Oil Prices Spike on Fresh Saudi Attacks, AstraZeneca Vaccination
By Adedapo Adesanya
Crude oil prices returned to positive territory on Friday after a string of bearish news including fears that fuel demand recovery may suffer some setbacks.
At the trading session, the price of the Brent crude gained $1.25 or 1.98 per cent to trade at $64.53 per barrel, while the West Texas Intermediate (WTI) crude moved up by 2.37 per cent or $1.42 to trade at $61.42 per barrel.
Oil prices had plunged over renewed demand worries as fresh lockdowns to contain the new wave of COVID-19 infections sprung up in European countries.

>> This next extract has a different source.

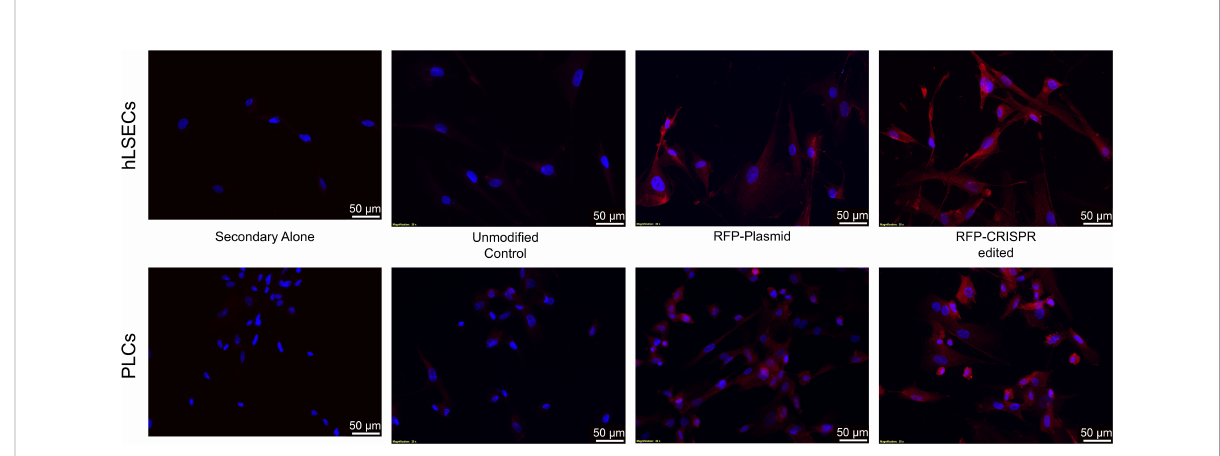
FIGURE 10 Immuno fl uorescence analysis of intracellular RFP protein in unmodi fi ed and gene-modi fi ed PLCs and hLSECs. PLCs (top panel) and hLSECs (bottom panel) in each experimental group were stained with a primary antibody for RFP that was then detected with an AlexaFluor ® 594-conjugated secondary antibody (red) and nuclei were counterstained with DAPI (blue). Controls consisted of slides with unmodi fi ed PLCs and hLSECs stained identically (labeled “ controls ” ) and slides of each cell type stained with secondary antibody alone to establish levels of background fl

While fresh lockdowns are being imposed by several countries on the continent, the pace of vaccination programmes has slowed down due to concerns about the AstraZeneca vaccine’s side effects.
However, the World Health Organisation (WHO), alongside the European Medicines Agency, said the vaccines were safe for use and some countries have already announced plans to start back the vaccination programme.
In addition, prices got a boost yesterday after a drone attack struck an oil installation in Saudi Arabia’s capital of Riyadh on Friday, igniting a blaze at the facility deep in the kingdom’s territory.
The dawn attack caused no injuries or damage and did not disrupt oil supplies, according to the official Saudi Press Agency.
The kingdom, which is the world’s largest exporter of oil, is facing more frequent airborne assaults as Saudi-led coalition forces battle Iran-backed Houthi rebels across the southern border in Yemen.
Most recently, drones struck Ras Tanura, the country’s largest crude oil refinery with a capacity of 550,000 barrels a day, raising tensions in the region.
While Houthi-claimed attacks on Saudi Arabia rarely cause damage, strikes on major oil facilities in the kingdom raise the risk of a disruption in world oil supplies.
Moreover, a stronger US dollar is taking a toll on oil prices as a stronger greenback makes crude oil more expensive for holders of other currencies.
Some profit-taking is expected to likely push oil prices down as market participants are focused on the negative short-term signals than the more bullish expectations for robust oil demand rebound later this year.